WHAT IS EXPECTED:
In the entries that follow, find each line with the word "right" and copy it.

*** DATA TO PROCESS ***

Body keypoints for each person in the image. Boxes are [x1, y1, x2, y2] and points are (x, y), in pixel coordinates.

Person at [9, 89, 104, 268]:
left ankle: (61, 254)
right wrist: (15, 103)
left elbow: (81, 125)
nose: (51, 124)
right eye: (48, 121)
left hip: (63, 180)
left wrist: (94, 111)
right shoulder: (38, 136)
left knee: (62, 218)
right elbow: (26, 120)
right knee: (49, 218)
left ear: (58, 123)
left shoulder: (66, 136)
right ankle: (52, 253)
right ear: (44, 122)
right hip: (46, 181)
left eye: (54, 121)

*** End of DATA TO PROCESS ***

TASK RESPONSE:
right wrist: (15, 103)
right eye: (48, 121)
right shoulder: (38, 136)
right elbow: (26, 120)
right knee: (49, 218)
right ankle: (52, 253)
right ear: (44, 122)
right hip: (46, 181)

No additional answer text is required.